David, I am not aware of what reference what you are making to withdraw but Shire and the agency have reached an agreement. It's public record and Shire is in the process of running two trials that would be efficacy trials to support a symptomatic benefit of midodrine and they are in process of running those trials currently.
Okay, and what are the endpoints for those trials?
They are a combination of sort of dizziness, [pre-sinkebe] type endpoints associated with these use of [milagino] placebo.
Okay and did they specify the duration of dizziness within (inaudible)?
Yeah I won’t get too much into the Shire trials but what is public is that the relatively small trials and relatively short trials with regard to that comparative nature relative to placebo.
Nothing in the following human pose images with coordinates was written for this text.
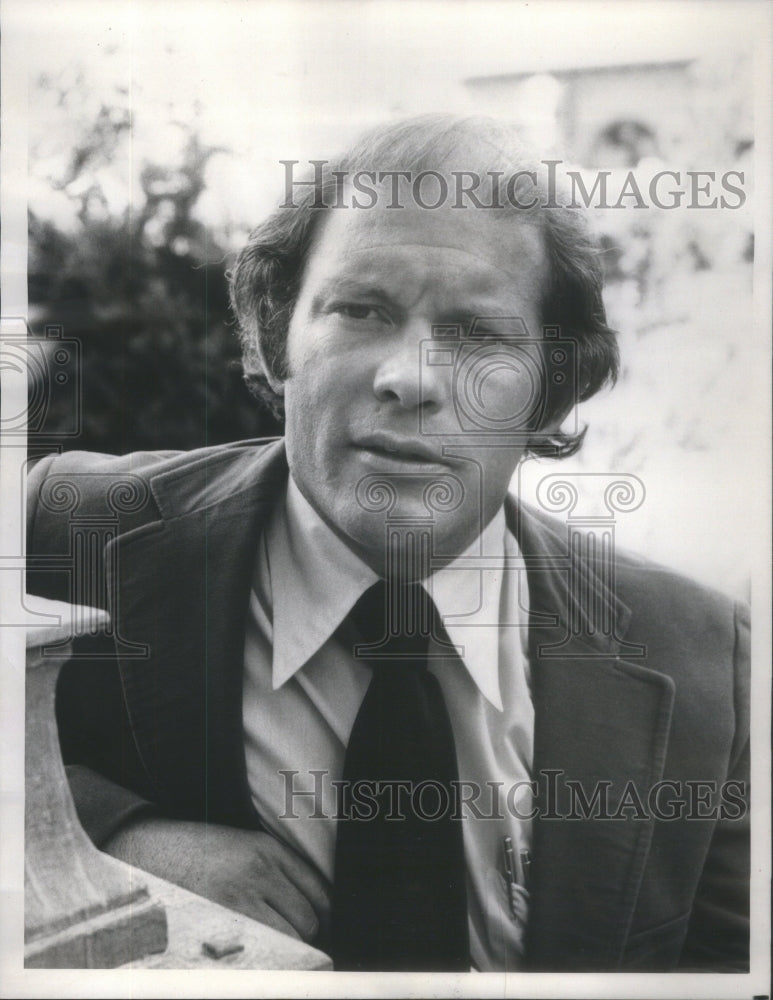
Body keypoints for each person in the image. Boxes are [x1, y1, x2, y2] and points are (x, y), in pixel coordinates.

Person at [26, 115, 749, 972]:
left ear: (550, 391)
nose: (410, 377)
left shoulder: (708, 658)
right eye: (360, 309)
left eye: (478, 334)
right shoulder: (65, 527)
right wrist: (111, 839)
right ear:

(Operator Instructions). I am showing no questions in the queue, and I would like to turn the conference back for any further remarks.
Thank you, operator and again thanks everyone for taking the time out this morning to participate and listen to the call and for the great questions provided. As stated before Chelsea is very excited about this regulatory path forward and the opportunity to interact with the division at the Cardiovascular Renal Products Group at FDA and we look forward to updating the investors as we move forward on this path. Thank you very much.
Ladies and gentlemen, thank you for participating in today’s program. This does conclude the conference and you may all disconnect. Everyone have a great day.